Where LiveKit Fits In The Voice AI Stack
Voice AI has three layers: the speech layer (ASR and TTS), the reasoning layer (an LLM), and the real-time routing/coordination layer. LiveKit focuses on the third, ensuring media transport, session control, and event timing are precise enough for natural conversations. In practice, that means interruptibility, fast turn-taking, adaptive bitrate, and resilience to packet loss—plus clean integrations with model providers such as OpenAI for LLM inference.

The company’s customers use that foundation for varied tasks: automotive copilots that understand drivers without cloud round trips, sales and service agents that can hold fluid conversations, and safety-critical triage lines that blend human operators and AI. For enterprises already invested in CRM and analytics platforms, LiveKit’s role is to deliver reliable real-time I/O while the choice of speech and model vendors can evolve underneath.
Competition and the Investor Thesis for Real-Time Voice AI
The space is crowded but fragmented. Communications infrastructure providers such as Twilio, Agora, Vonage, and Daily have developer-friendly media tooling; speech specialists like Deepgram, AssemblyAI, and ElevenLabs focus on accuracy and voice fidelity; and AI platforms including OpenAI are pushing multimodal, real-time models. LiveKit’s bet is that a neutral, programmable real-time layer—tightly tuned for AI interplay—will be indispensable across all of these ecosystems.
Investors are backing that thesis as real-time AI moves from demos to production. Index Ventures’ lead role underscores a broader shift in AI spending from pure model training to inference infrastructure and orchestration. NVIDIA’s push with Riva and other real-time speech offerings further validates the demand for ultra-low-latency pipelines, but enterprises still need a cohesive media and session layer to make it all work together.

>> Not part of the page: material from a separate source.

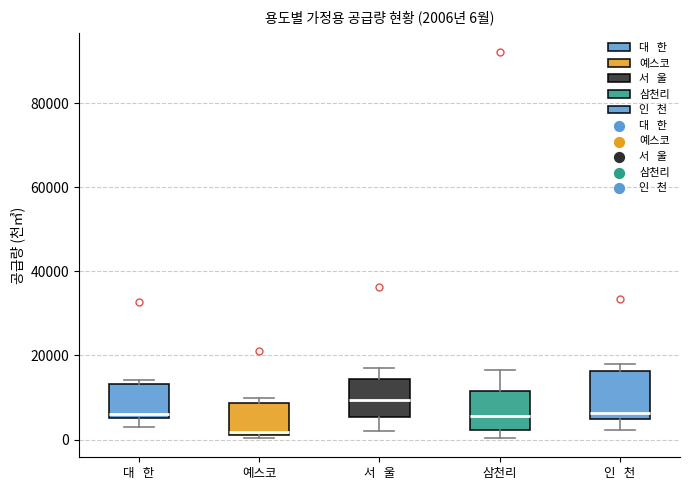

Comparing the boxes themselves (not the whiskers), which one is the tallest?

인 천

What to Watch Next for LiveKit and Real-Time AI
Expect LiveKit to double down on edge acceleration, on-device fallbacks, and richer multimodal features like real-time translation, emotion-aware TTS, and synchronized gestures in video avatars. For buyers, key metrics will be end-to-end latency, quality under network stress, observability, and compliance options such as regional isolation or private cloud deployment.
With fresh capital, a flagship partnership powering ChatGPT’s voice mode, and a growing list of high-stakes users, LiveKit’s unicorn round signals that the battleground for AI is no longer just about bigger models—it’s about making conversations feel human in the milliseconds that matter.